>>>>

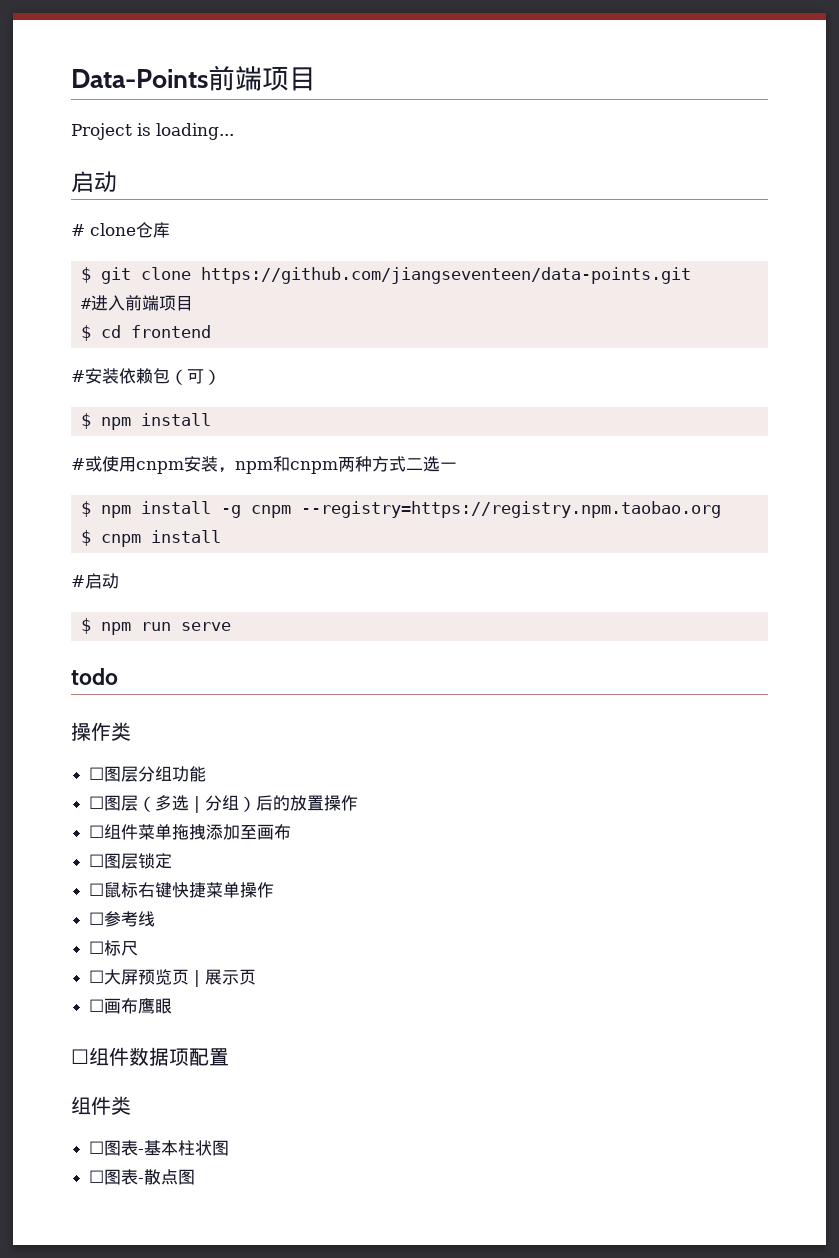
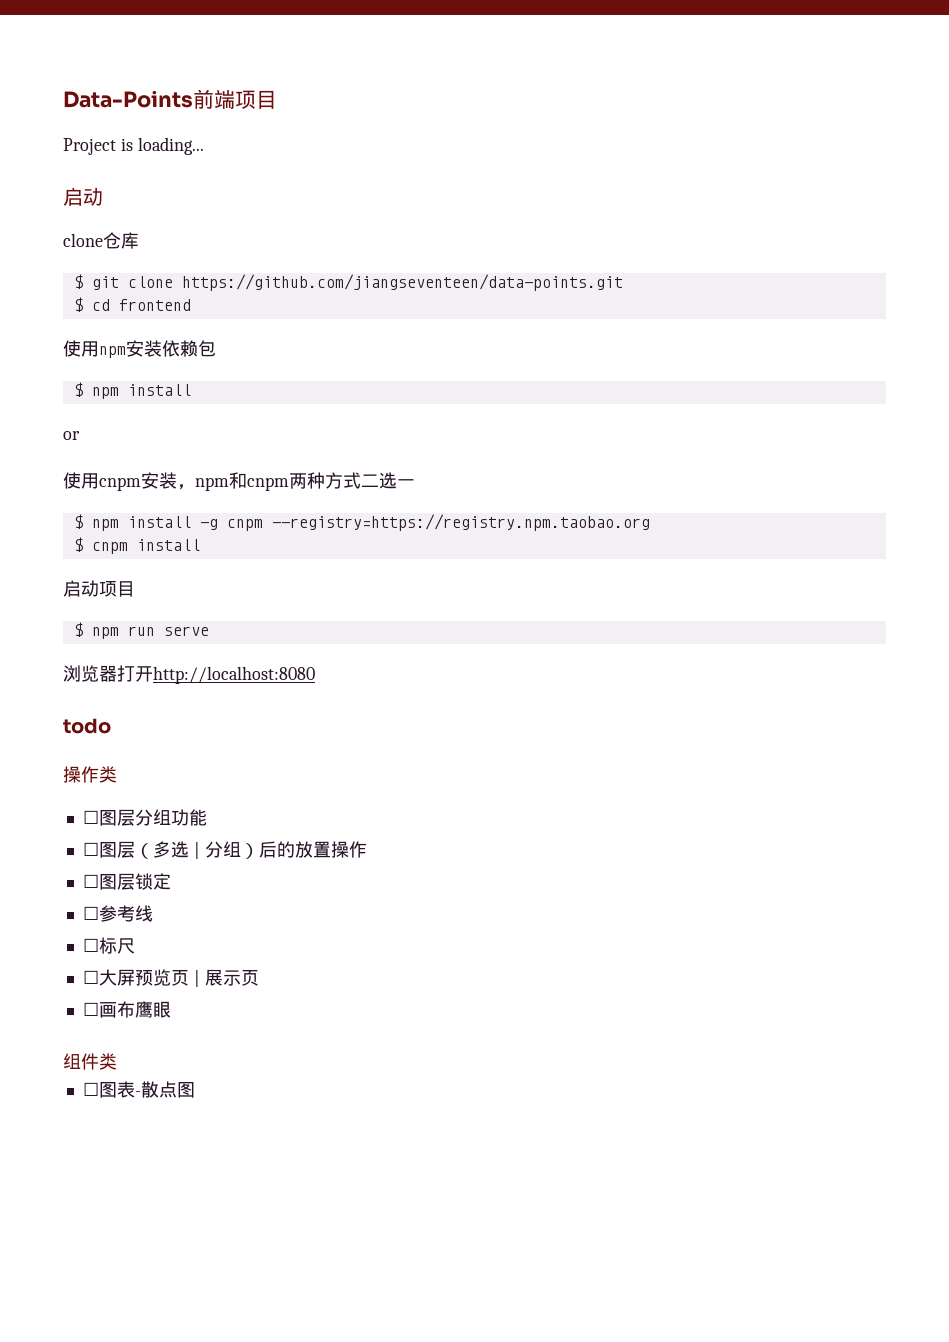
[71,224,85,236] # -> (103, 196) none
[80,295,193,311] // #进入前端项目 -> (623, 282) none
[71,370,85,382] # -> [63,340,126,358] 使用npm
[170,369,221,385] （可） -> (216, 348) none
[71,456,102,472] #或 -> [63,431,80,440] or //
[71,573,119,589] #启动 -> [63,580,135,597] 启动项目
(231, 626) none -> [63,665,315,684] // 浏览器打开http://localhost:8080
[104,824,292,840] [89,853,173,869] [89,882,275,898] 组件菜单拖拽添加至画布 // ☐图层锁定 // ☐鼠标右键快捷菜单操作 -> [98,873,171,890] 图层锁定
[71,1047,229,1066] [71,1096,131,1115] [89,1140,230,1156] ☐组件数据项配置 // 组件类 // ☐图表-基本柱状图 -> [63,1053,117,1070] 组件类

<<<<

▸ WHAT YOU SHOULD DO: All pictures are to be dropped, and the records above returned exactly.

▸ OUTPUT OF THE TASK:
[71,224,85,236] # -> (103, 196) none
[80,295,193,311] // #进入前端项目 -> (623, 282) none
[71,370,85,382] # -> [63,340,126,358] 使用npm
[170,369,221,385] （可） -> (216, 348) none
[71,456,102,472] #或 -> [63,431,80,440] or //
[71,573,119,589] #启动 -> [63,580,135,597] 启动项目
(231, 626) none -> [63,665,315,684] // 浏览器打开http://localhost:8080
[104,824,292,840] [89,853,173,869] [89,882,275,898] 组件菜单拖拽添加至画布 // ☐图层锁定 // ☐鼠标右键快捷菜单操作 -> [98,873,171,890] 图层锁定
[71,1047,229,1066] [71,1096,131,1115] [89,1140,230,1156] ☐组件数据项配置 // 组件类 // ☐图表-基本柱状图 -> [63,1053,117,1070] 组件类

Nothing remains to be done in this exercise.